Essential Device Configuration

For the automated discovery to succeed on macOS, the following physical settings were required:

Keysight DSOX2002A (USB Discovery)

[!IMPORTANT] Enable Compatibility Mode: By default, the DSOX may not appear as a standard USB-TMC device. 1. Press the [Utility] key on the front panel. 2. Select I/OUSB. 3. Ensure the mode is set to USB-TMC (or "Compatibility Mode" depending on firmware version). 4. Once enabled, the device will appear as USB0::0x0957::0x179B::...::INSTR.

Tektronix AFG3022C (LAN Discovery)

  • Static IP: Assigned 169.254.105.101 for direct peer-to-peer connection.
  • VXI-11: Ensure the VXI-11 server is enabled in the network settings.

The "AUTO" Discovery Process

We validated the HAL's ability to find these instruments without any hardcoded addresses.
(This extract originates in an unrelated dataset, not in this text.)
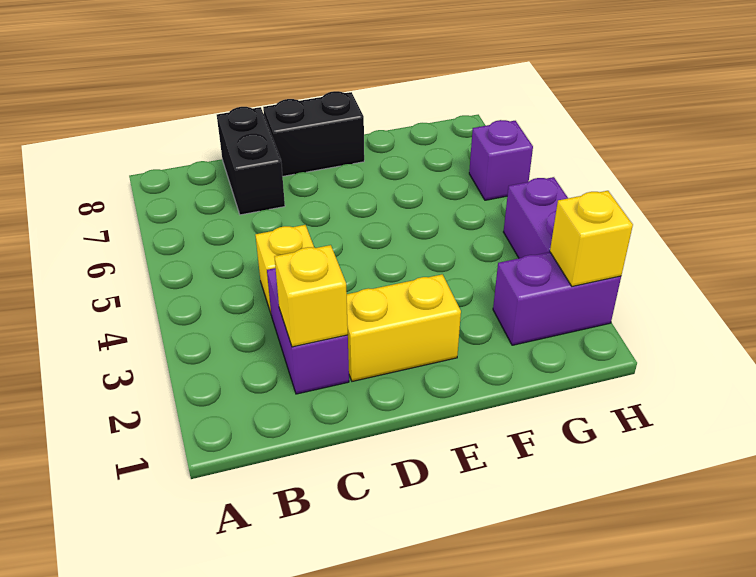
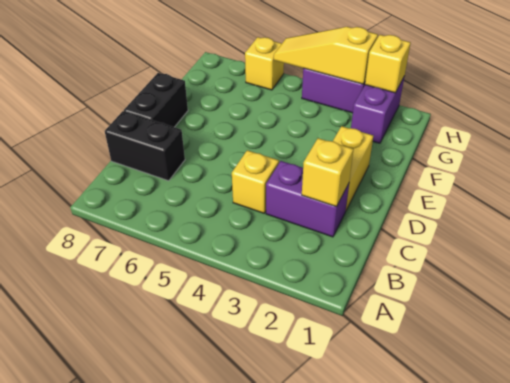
none -> yellow 1x3 slope [274,27,378,84]
purple 1x1 brick [469,120,533,200] -> yellow 1x1 brick [245,37,284,90]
How it works (Step-by-Step):

  1. USB Scan: The HAL calls pyvisa.ResourceManager().list_resources() to find the DSOX on the USB bus.
  2. Smart LAN Probe: If an instrument (like the AFG) isn't on USB, the HAL performs a Smart ARP Scan of the local subnet (169.254.x.x).
  3. Identity Verification: The HAL connects to every found address and queries *IDN?.
  4. Type-Aware Routing: Even if the scan finds multiple Keysight or Tektronix devices, it only returns a match that fits the requested category (e.g., ignoring a Scope when a Signal Generator is requested).

Validation Script

The final validation used zero hardcoded addresses:

from instrumation.factory import get_instrument

# 1. The HAL 'hunts' for the Signal Generator and Scope
afg = get_instrument("AUTO", "SG") 
dso = get_instrument("AUTO", "SCOPE")

print(f"AFG Found at: {afg.resource}")
print(f"DSO Found at: {dso.resource}")

# 2. Standard Loopback Procedure
afg.preset()
afg.set_waveform("SQU")
afg.set_frequency(100e3)
afg.set_voltage(1.5)
afg.set_output(True)

dso.auto_scale()
trace = dso.get_waveform(1)

# 4. Data Analysis & Visualization
import numpy as np
import matplotlib.pyplot as plt

y_data = np.array(trace.value)
x_data = np.linspace(0, 1, len(y_data)) 

plt.figure(figsize=(12, 6))
plt.plot(x_data, y_data, color='#007AFF', label='CH1 (AFG Output)')
plt.title("AFG to DSOX Loopback Validation")
plt.xlabel("Normalized Time")
plt.ylabel("Amplitude (Volts)")
plt.grid(True, linestyle='--', alpha=0.7)
plt.savefig("../assets/afg_dso_loopback.png")
plt.show()

# 5. Cleanup
afg.set_output(False)

Results

The experiment successfully verified that AUTO mode is robust for both high-speed USB-TMC and network-based VXI-11 protocols.

Visual Validation

AFG to DSOX Loopback

Conclusion

The instrumation HAL now supports true plug-and-play operation for the entire RF test bench. By combining ARP probing with USB scanning, the system eliminates the need for manual IP configuration in test scripts.